Data listing:
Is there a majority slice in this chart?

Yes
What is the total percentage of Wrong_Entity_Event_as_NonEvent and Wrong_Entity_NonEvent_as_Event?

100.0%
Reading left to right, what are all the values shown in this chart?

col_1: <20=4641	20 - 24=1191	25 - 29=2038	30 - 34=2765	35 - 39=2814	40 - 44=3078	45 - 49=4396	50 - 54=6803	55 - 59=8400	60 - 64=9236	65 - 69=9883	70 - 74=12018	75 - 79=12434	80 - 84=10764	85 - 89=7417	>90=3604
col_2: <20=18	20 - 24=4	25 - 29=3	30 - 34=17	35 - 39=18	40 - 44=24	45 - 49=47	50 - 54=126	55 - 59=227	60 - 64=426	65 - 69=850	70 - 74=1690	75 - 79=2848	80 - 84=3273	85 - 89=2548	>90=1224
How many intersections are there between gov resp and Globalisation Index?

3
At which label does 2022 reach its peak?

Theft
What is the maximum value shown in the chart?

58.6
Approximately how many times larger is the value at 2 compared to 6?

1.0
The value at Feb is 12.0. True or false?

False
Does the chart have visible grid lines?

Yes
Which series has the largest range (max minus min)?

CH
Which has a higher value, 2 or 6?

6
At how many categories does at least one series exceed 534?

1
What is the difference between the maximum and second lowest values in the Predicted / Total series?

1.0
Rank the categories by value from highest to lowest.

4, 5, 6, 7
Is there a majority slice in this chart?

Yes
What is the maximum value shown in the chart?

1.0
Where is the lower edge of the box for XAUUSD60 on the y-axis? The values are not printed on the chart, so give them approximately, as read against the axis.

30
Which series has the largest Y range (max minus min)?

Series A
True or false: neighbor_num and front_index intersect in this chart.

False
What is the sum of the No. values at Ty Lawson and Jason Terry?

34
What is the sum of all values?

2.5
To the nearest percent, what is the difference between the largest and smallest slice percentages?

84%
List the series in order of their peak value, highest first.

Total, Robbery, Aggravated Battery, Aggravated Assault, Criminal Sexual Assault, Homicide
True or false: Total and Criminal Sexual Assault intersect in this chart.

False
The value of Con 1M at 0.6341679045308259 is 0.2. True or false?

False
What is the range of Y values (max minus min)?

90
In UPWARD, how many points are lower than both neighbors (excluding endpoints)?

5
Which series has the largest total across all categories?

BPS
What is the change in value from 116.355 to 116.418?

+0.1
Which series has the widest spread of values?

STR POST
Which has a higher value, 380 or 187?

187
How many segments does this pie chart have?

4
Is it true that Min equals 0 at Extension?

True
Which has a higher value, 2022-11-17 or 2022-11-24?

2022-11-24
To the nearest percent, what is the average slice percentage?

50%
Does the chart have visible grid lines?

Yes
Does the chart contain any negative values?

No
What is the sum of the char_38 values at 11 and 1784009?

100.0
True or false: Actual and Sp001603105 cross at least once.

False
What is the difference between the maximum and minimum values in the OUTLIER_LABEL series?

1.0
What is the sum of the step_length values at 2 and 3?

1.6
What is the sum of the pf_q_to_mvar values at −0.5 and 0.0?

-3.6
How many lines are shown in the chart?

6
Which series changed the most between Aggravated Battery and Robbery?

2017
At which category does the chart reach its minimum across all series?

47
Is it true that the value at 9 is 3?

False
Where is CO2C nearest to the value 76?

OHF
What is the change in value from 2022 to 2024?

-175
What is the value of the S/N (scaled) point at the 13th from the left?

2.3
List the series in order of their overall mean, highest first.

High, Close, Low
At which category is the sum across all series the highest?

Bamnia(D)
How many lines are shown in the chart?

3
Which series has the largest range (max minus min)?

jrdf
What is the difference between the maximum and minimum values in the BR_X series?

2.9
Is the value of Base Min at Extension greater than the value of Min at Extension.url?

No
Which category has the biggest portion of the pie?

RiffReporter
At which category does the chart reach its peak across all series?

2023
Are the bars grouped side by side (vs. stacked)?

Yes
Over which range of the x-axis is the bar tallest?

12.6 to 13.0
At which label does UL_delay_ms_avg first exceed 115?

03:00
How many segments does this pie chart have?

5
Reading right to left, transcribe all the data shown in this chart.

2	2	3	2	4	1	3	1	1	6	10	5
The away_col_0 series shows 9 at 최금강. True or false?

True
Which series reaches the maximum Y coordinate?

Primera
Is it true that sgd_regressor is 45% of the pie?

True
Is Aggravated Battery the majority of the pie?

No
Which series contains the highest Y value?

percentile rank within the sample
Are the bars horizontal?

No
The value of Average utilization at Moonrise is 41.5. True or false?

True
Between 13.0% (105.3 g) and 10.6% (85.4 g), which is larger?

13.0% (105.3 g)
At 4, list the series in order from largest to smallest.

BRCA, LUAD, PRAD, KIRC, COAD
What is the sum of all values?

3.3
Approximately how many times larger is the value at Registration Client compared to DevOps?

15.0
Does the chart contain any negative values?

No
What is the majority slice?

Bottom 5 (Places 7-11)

Your objective: Print the material above again, line for line, with no change to any wording.

Result of the task:
Is there a majority slice in this chart?

Yes
What is the total percentage of Wrong_Entity_Event_as_NonEvent and Wrong_Entity_NonEvent_as_Event?

100.0%
Reading left to right, what are all the values shown in this chart?

col_1: <20=4641	20 - 24=1191	25 - 29=2038	30 - 34=2765	35 - 39=2814	40 - 44=3078	45 - 49=4396	50 - 54=6803	55 - 59=8400	60 - 64=9236	65 - 69=9883	70 - 74=12018	75 - 79=12434	80 - 84=10764	85 - 89=7417	>90=3604
col_2: <20=18	20 - 24=4	25 - 29=3	30 - 34=17	35 - 39=18	40 - 44=24	45 - 49=47	50 - 54=126	55 - 59=227	60 - 64=426	65 - 69=850	70 - 74=1690	75 - 79=2848	80 - 84=3273	85 - 89=2548	>90=1224
How many intersections are there between gov resp and Globalisation Index?

3
At which label does 2022 reach its peak?

Theft
What is the maximum value shown in the chart?

58.6
Approximately how many times larger is the value at 2 compared to 6?

1.0
The value at Feb is 12.0. True or false?

False
Does the chart have visible grid lines?

Yes
Which series has the largest range (max minus min)?

CH
Which has a higher value, 2 or 6?

6
At how many categories does at least one series exceed 534?

1
What is the difference between the maximum and second lowest values in the Predicted / Total series?

1.0
Rank the categories by value from highest to lowest.

4, 5, 6, 7
Is there a majority slice in this chart?

Yes
What is the maximum value shown in the chart?

1.0
Where is the lower edge of the box for XAUUSD60 on the y-axis? The values are not printed on the chart, so give them approximately, as read against the axis.

30
Which series has the largest Y range (max minus min)?

Series A
True or false: neighbor_num and front_index intersect in this chart.

False
What is the sum of the No. values at Ty Lawson and Jason Terry?

34
What is the sum of all values?

2.5
To the nearest percent, what is the difference between the largest and smallest slice percentages?

84%
List the series in order of their peak value, highest first.

Total, Robbery, Aggravated Battery, Aggravated Assault, Criminal Sexual Assault, Homicide
True or false: Total and Criminal Sexual Assault intersect in this chart.

False
The value of Con 1M at 0.6341679045308259 is 0.2. True or false?

False
What is the range of Y values (max minus min)?

90
In UPWARD, how many points are lower than both neighbors (excluding endpoints)?

5
Which series has the largest total across all categories?

BPS
What is the change in value from 116.355 to 116.418?

+0.1
Which series has the widest spread of values?

STR POST
Which has a higher value, 380 or 187?

187
How many segments does this pie chart have?

4
Is it true that Min equals 0 at Extension?

True
Which has a higher value, 2022-11-17 or 2022-11-24?

2022-11-24
To the nearest percent, what is the average slice percentage?

50%
Does the chart have visible grid lines?

Yes
Does the chart contain any negative values?

No
What is the sum of the char_38 values at 11 and 1784009?

100.0
True or false: Actual and Sp001603105 cross at least once.

False
What is the difference between the maximum and minimum values in the OUTLIER_LABEL series?

1.0
What is the sum of the step_length values at 2 and 3?

1.6
What is the sum of the pf_q_to_mvar values at −0.5 and 0.0?

-3.6
How many lines are shown in the chart?

6
Which series changed the most between Aggravated Battery and Robbery?

2017
At which category does the chart reach its minimum across all series?

47
Is it true that the value at 9 is 3?

False
Where is CO2C nearest to the value 76?

OHF
What is the change in value from 2022 to 2024?

-175
What is the value of the S/N (scaled) point at the 13th from the left?

2.3
List the series in order of their overall mean, highest first.

High, Close, Low
At which category is the sum across all series the highest?

Bamnia(D)
How many lines are shown in the chart?

3
Which series has the largest range (max minus min)?

jrdf
What is the difference between the maximum and minimum values in the BR_X series?

2.9
Is the value of Base Min at Extension greater than the value of Min at Extension.url?

No
Which category has the biggest portion of the pie?

RiffReporter
At which category does the chart reach its peak across all series?

2023
Are the bars grouped side by side (vs. stacked)?

Yes
Over which range of the x-axis is the bar tallest?

12.6 to 13.0
At which label does UL_delay_ms_avg first exceed 115?

03:00
How many segments does this pie chart have?

5
Reading right to left, transcribe all the data shown in this chart.

2	2	3	2	4	1	3	1	1	6	10	5
The away_col_0 series shows 9 at 최금강. True or false?

True
Which series reaches the maximum Y coordinate?

Primera
Is it true that sgd_regressor is 45% of the pie?

True
Is Aggravated Battery the majority of the pie?

No
Which series contains the highest Y value?

percentile rank within the sample
Are the bars horizontal?

No
The value of Average utilization at Moonrise is 41.5. True or false?

True
Between 13.0% (105.3 g) and 10.6% (85.4 g), which is larger?

13.0% (105.3 g)
At 4, list the series in order from largest to smallest.

BRCA, LUAD, PRAD, KIRC, COAD
What is the sum of all values?

3.3
Approximately how many times larger is the value at Registration Client compared to DevOps?

15.0
Does the chart contain any negative values?

No
What is the majority slice?

Bottom 5 (Places 7-11)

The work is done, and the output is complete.